WORK REQUIRED:
Every line in the listing below that holds the word "What" should be returned.

++++ GIVEN RECORDS

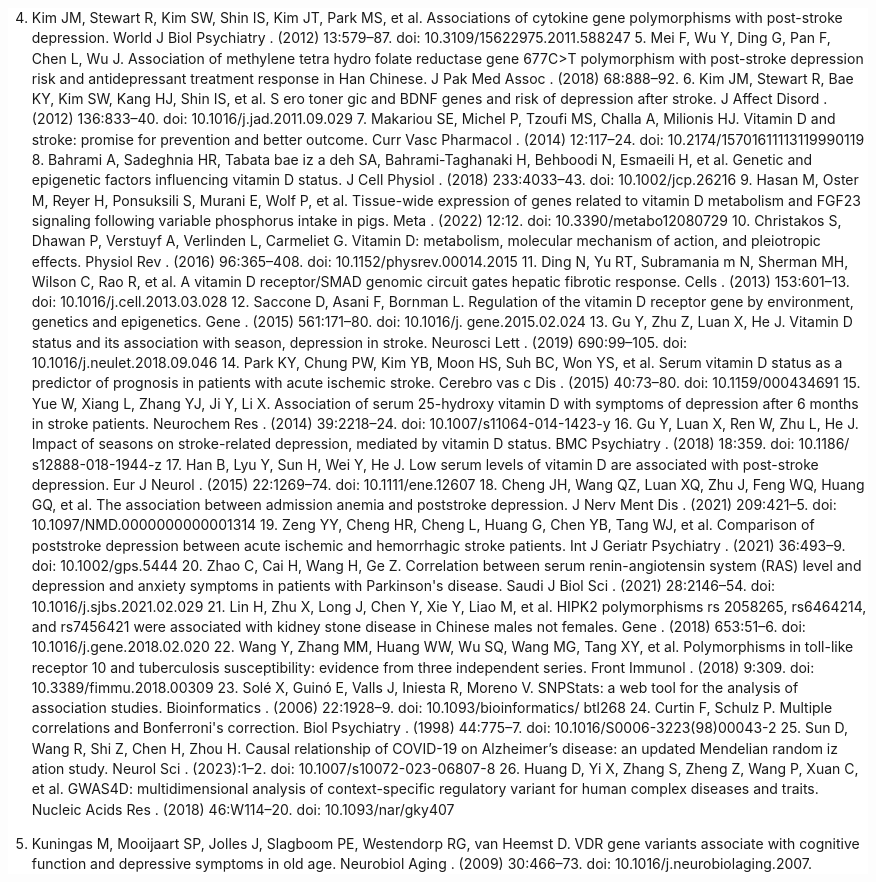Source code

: 4.	Kim JM, Stewart R, Kim SW, Shin IS, Kim JT, Park MS, et al. Associations of  cytokine gene polymorphisms with post-stroke depression.  World J Biol Psychiatry .  (2012) 13:579–87. doi: 10.3109/15622975.2011.588247 	5.	Mei F, Wu Y, Ding G, Pan F, Chen L, Wu J. Association of methylene tetra hydro folate  reductase gene 677C>T polymorphism with post-stroke depression risk and  antidepressant treatment response in Han Chinese.  J Pak Med Assoc . (2018) 68:888–92. 	6.	Kim JM, Stewart R, Bae KY, Kim SW, Kang HJ, Shin IS, et al. S ero toner gic and  BDNF genes and risk of depression after stroke.  J Affect Disord . (2012) 136:833–40. doi:  10.1016/j.jad.2011.09.029 	7.	Makariou SE, Michel P, Tzoufi MS, Challa A, Milionis HJ. Vitamin D and stroke:  promise for prevention and better outcome.  Curr Vasc Pharmacol . (2014) 12:117–24.  doi: 10.2174/15701611113119990119 	8.	Bahrami A, Sadeghnia HR, Tabata bae iz a deh SA, Bahrami-Taghanaki H, Behboodi  N, Esmaeili H, et al. Genetic and epigenetic factors influencing vitamin D status.  J Cell  Physiol . (2018) 233:4033–43. doi: 10.1002/jcp.26216 	9.	Hasan M, Oster M, Reyer H, Ponsuksili S, Murani E, Wolf P, et al. Tissue-wide  expression of genes related to vitamin D metabolism and FGF23 signaling following  variable phosphorus intake in pigs.  Meta . (2022) 12:12. doi: 10.3390/metabo12080729 	10.	Christakos S, Dhawan P, Verstuyf A, Verlinden L, Carmeliet G. Vitamin D:  metabolism, molecular mechanism of action, and pleiotropic effects.  Physiol Rev . (2016)  96:365–408. doi: 10.1152/physrev.00014.2015 	11.	Ding N, Yu RT, Subramania m N, Sherman MH, Wilson C, Rao R, et al. A vitamin  D receptor/SMAD genomic circuit gates hepatic fibrotic response.  Cells . (2013)  153:601–13. doi: 10.1016/j.cell.2013.03.028 	12.	Saccone D, Asani F, Bornman L. Regulation of the vitamin D receptor gene by  environment, genetics and epigenetics.  Gene . (2015) 561:171–80. doi: 10.1016/j. gene.2015.02.024 	13.	Gu Y, Zhu Z, Luan X, He J. Vitamin D status and its association with season,  depression in stroke.  Neurosci Lett . (2019) 690:99–105. doi: 10.1016/j.neulet.2018.09.046 	14.	Park KY, Chung PW, Kim YB, Moon HS, Suh BC, Won YS, et al. Serum vitamin  D status as a predictor of prognosis in patients with acute ischemic stroke.  Cerebro vas c  Dis . (2015) 40:73–80. doi: 10.1159/000434691 	15.	Yue W, Xiang L, Zhang YJ, Ji Y, Li X. Association of serum 25-hydroxy vitamin D  with symptoms of depression after 6 months in stroke patients.  Neurochem Res . (2014)  39:2218–24. doi: 10.1007/s11064-014-1423-y 	16.	Gu Y, Luan X, Ren W, Zhu L, He J. Impact of seasons on stroke-related depression,  mediated by vitamin D status.  BMC Psychiatry . (2018) 18:359. doi: 10.1186/ s12888-018-1944-z 	17.	Han B, Lyu Y, Sun H, Wei Y, He J. Low serum levels of vitamin D are associated  with post-stroke depression.  Eur J Neurol . (2015) 22:1269–74. doi: 10.1111/ene.12607 	18.	Cheng JH, Wang QZ, Luan XQ, Zhu J, Feng WQ, Huang GQ, et al. The association  between admission anemia and poststroke depression.  J Nerv Ment Dis . (2021)  209:421–5. doi: 10.1097/NMD.0000000000001314 	19.	Zeng YY, Cheng HR, Cheng L, Huang G, Chen YB, Tang WJ, et al. Comparison of  poststroke depression between acute ischemic and hemorrhagic stroke patients.  Int J  Geriatr Psychiatry . (2021) 36:493–9. doi: 10.1002/gps.5444 	20.	Zhao C, Cai H, Wang H, Ge Z. Correlation between serum renin-angiotensin  system (RAS) level and depression and anxiety symptoms in patients with Parkinson's  disease.  Saudi J Biol Sci . (2021) 28:2146–54. doi: 10.1016/j.sjbs.2021.02.029 	21.	Lin H, Zhu X, Long J, Chen Y, Xie Y, Liao M, et al. HIPK2 polymorphisms rs  2058265, rs6464214, and rs7456421 were associated with kidney stone disease in  Chinese males not females.  Gene . (2018) 653:51–6. doi: 10.1016/j.gene.2018.02.020 	22.	Wang Y, Zhang MM, Huang WW, Wu SQ, Wang MG, Tang XY, et al.  Polymorphisms in toll-like receptor 10 and tuberculosis susceptibility: evidence from  three independent series.  Front Immunol . (2018) 9:309. doi: 10.3389/fimmu.2018.00309 	23.	Solé X, Guinó E, Valls J, Iniesta R, Moreno V. SNPStats: a web tool for the analysis  of association studies.  Bioinformatics . (2006) 22:1928–9. doi: 10.1093/bioinformatics/ btl268 	24.	Curtin F, Schulz P. Multiple correlations and Bonferroni's correction.  Biol  Psychiatry . (1998) 44:775–7. doi: 10.1016/S0006-3223(98)00043-2 	25.	Sun D, Wang R, Shi Z, Chen H, Zhou H. Causal relationship of COVID-19 on  Alzheimer’s disease: an updated Mendelian random iz ation study.  Neurol Sci . (2023):1–2.  doi: 10.1007/s10072-023-06807-8 	26.	Huang D, Yi X, Zhang S, Zheng Z, Wang P, Xuan C, et al. GWAS4D:  multidimensional analysis of context-specific regulatory variant for human complex  diseases and traits.  Nucleic Acids Res . (2018) 46:W114–20. doi: 10.1093/nar/gky407  

27.	Kuningas M, Mooijaart SP, Jolles J, Slagboom PE, Westendorp RG, van Heemst D.  VDR gene variants associate with cognitive function and depressive symptoms in old  age.  Neurobiol Aging . (2009) 30:466–73. doi: 10.1016/j.neurobiolaging.2007.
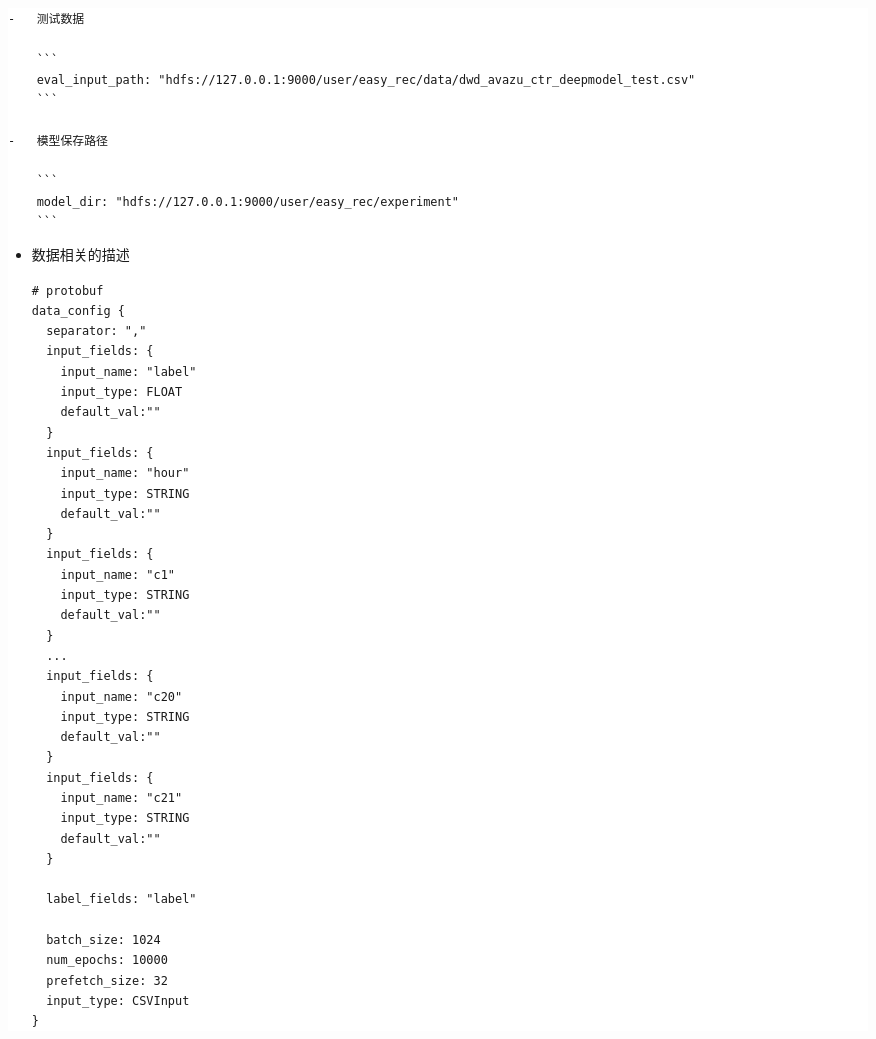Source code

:     -   测试数据

        ```
        eval_input_path: "hdfs://127.0.0.1:9000/user/easy_rec/data/dwd_avazu_ctr_deepmodel_test.csv"
        ```

    -   模型保存路径

        ```
        model_dir: "hdfs://127.0.0.1:9000/user/easy_rec/experiment"
        ```

-   数据相关的描述

    ```
    # protobuf
    data_config {
      separator: ","
      input_fields: {
        input_name: "label"
        input_type: FLOAT
        default_val:""
      }
      input_fields: {
        input_name: "hour"
        input_type: STRING
        default_val:""
      }
      input_fields: {
        input_name: "c1"
        input_type: STRING
        default_val:""
      }
      ...
      input_fields: {
        input_name: "c20"
        input_type: STRING
        default_val:""
      }
      input_fields: {
        input_name: "c21"
        input_type: STRING
        default_val:""
      }
    
      label_fields: "label"
    
      batch_size: 1024
      num_epochs: 10000
      prefetch_size: 32
      input_type: CSVInput
    }
    ```
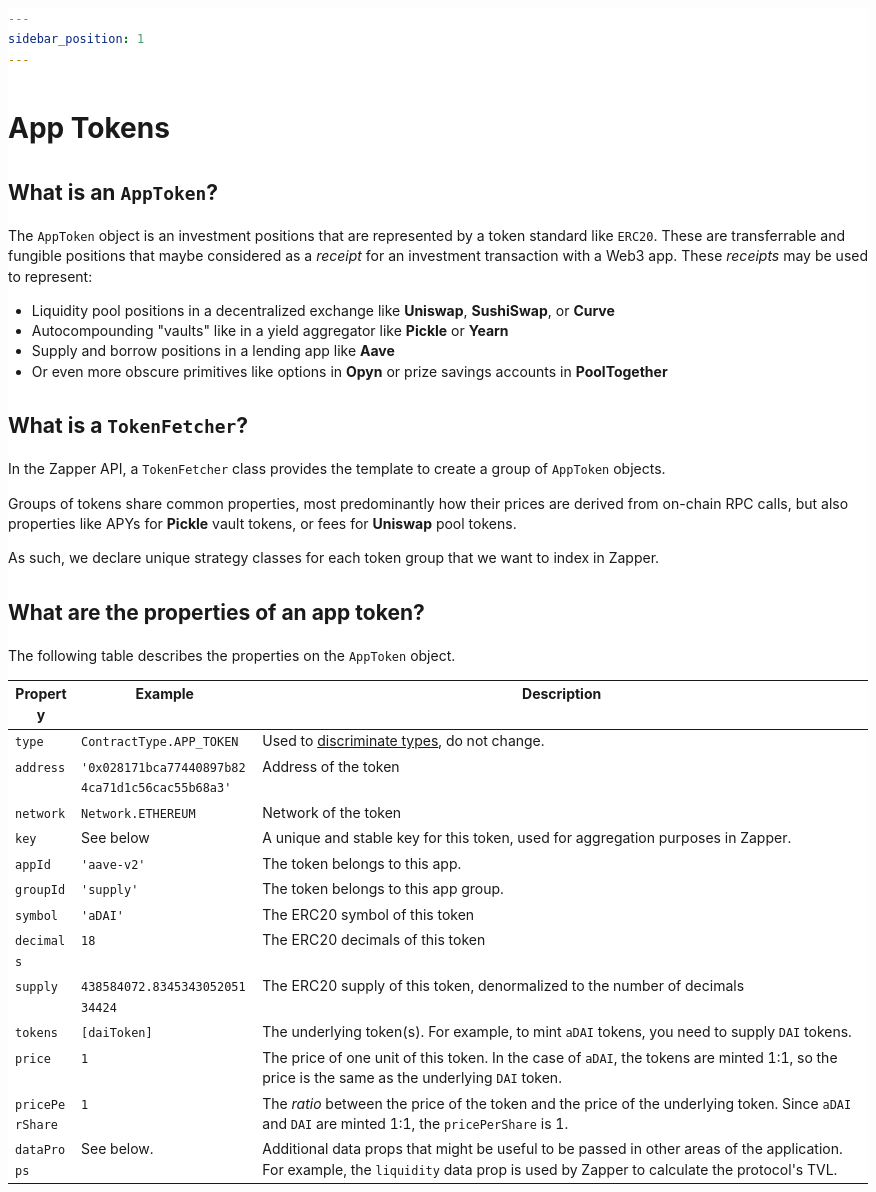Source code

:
 ```yaml
---
sidebar_position: 1
---
```


# App Tokens

## What is an `AppToken`?

The `AppToken` object is an investment positions that are represented by a token
standard like `ERC20`. These are transferrable and fungible positions that maybe
considered as a _receipt_ for an investment transaction with a Web3 app. These
_receipts_ may be used to represent:

- Liquidity pool positions in a decentralized exchange like **Uniswap**,
  **SushiSwap**, or **Curve**
- Autocompounding "vaults" like in a yield aggregator like **Pickle** or
  **Yearn**
- Supply and borrow positions in a lending app like **Aave**
- Or even more obscure primitives like options in **Opyn** or prize savings
  accounts in **PoolTogether**

## What is a `TokenFetcher`?

In the Zapper API, a `TokenFetcher` class provides the template to create a
group of `AppToken` objects.

Groups of tokens share common properties, most predominantly how their prices
are derived from on-chain RPC calls, but also properties like APYs for
**Pickle** vault tokens, or fees for **Uniswap** pool tokens.

As such, we declare unique strategy classes for each token group that we want to
index in Zapper.

## What are the properties of an app token?

The following table describes the properties on the `AppToken` object.

| Property        | Example                                        | Description                                                                                                                                                                          |
| --------------- | ---------------------------------------------- | ------------------------------------------------------------------------------------------------------------------------------------------------------------------------------------ |
| `type`          | `ContractType.APP_TOKEN`                       | Used to [discriminate types](https://css-tricks.com/typescript-discriminated-unions/), do not change.                                                                                |
| `address`       | `'0x028171bca77440897b824ca71d1c56cac55b68a3'` | Address of the token                                                                                                                                                                 |
| `network`       | `Network.ETHEREUM`                             | Network of the token                                                                                                                                                                 |
| `key`           | See below                                      | A unique and stable key for this token, used for aggregation purposes in Zapper.                                                                                                     |
| `appId`         | `'aave-v2'`                                    | The token belongs to this app.                                                                                                                                                       |
| `groupId`       | `'supply'`                                     | The token belongs to this app group.                                                                                                                                                 |
| `symbol`        | `'aDAI'`                                       | The ERC20 symbol of this token                                                                                                                                                       |
| `decimals`      | `18`                                           | The ERC20 decimals of this token                                                                                                                                                     |
| `supply`        | `438584072.834534305205134424`                 | The ERC20 supply of this token, denormalized to the number of decimals                                                                                                               |
| `tokens`        | `[daiToken]`                                   | The underlying token(s). For example, to mint `aDAI` tokens, you need to supply `DAI` tokens.                                                                                        |
| `price`         | `1`                                            | The price of one unit of this token. In the case of `aDAI`, the tokens are minted 1:1, so the price is the same as the underlying `DAI` token.                                       |
| `pricePerShare` | `1`                                            | The _ratio_ between the price of the token and the price of the underlying token. Since `aDAI` and `DAI` are minted 1:1, the `pricePerShare` is 1.                                   |
| `dataProps`     | See below.                                     | Additional data props that might be useful to be passed in other areas of the application. For example, the `liquidity` data prop is used by Zapper to calculate the protocol's TVL. |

++++++++

WRITTEN SOLUTION:
## What is an `AppToken`?
## What is a `TokenFetcher`?
## What are the properties of an app token?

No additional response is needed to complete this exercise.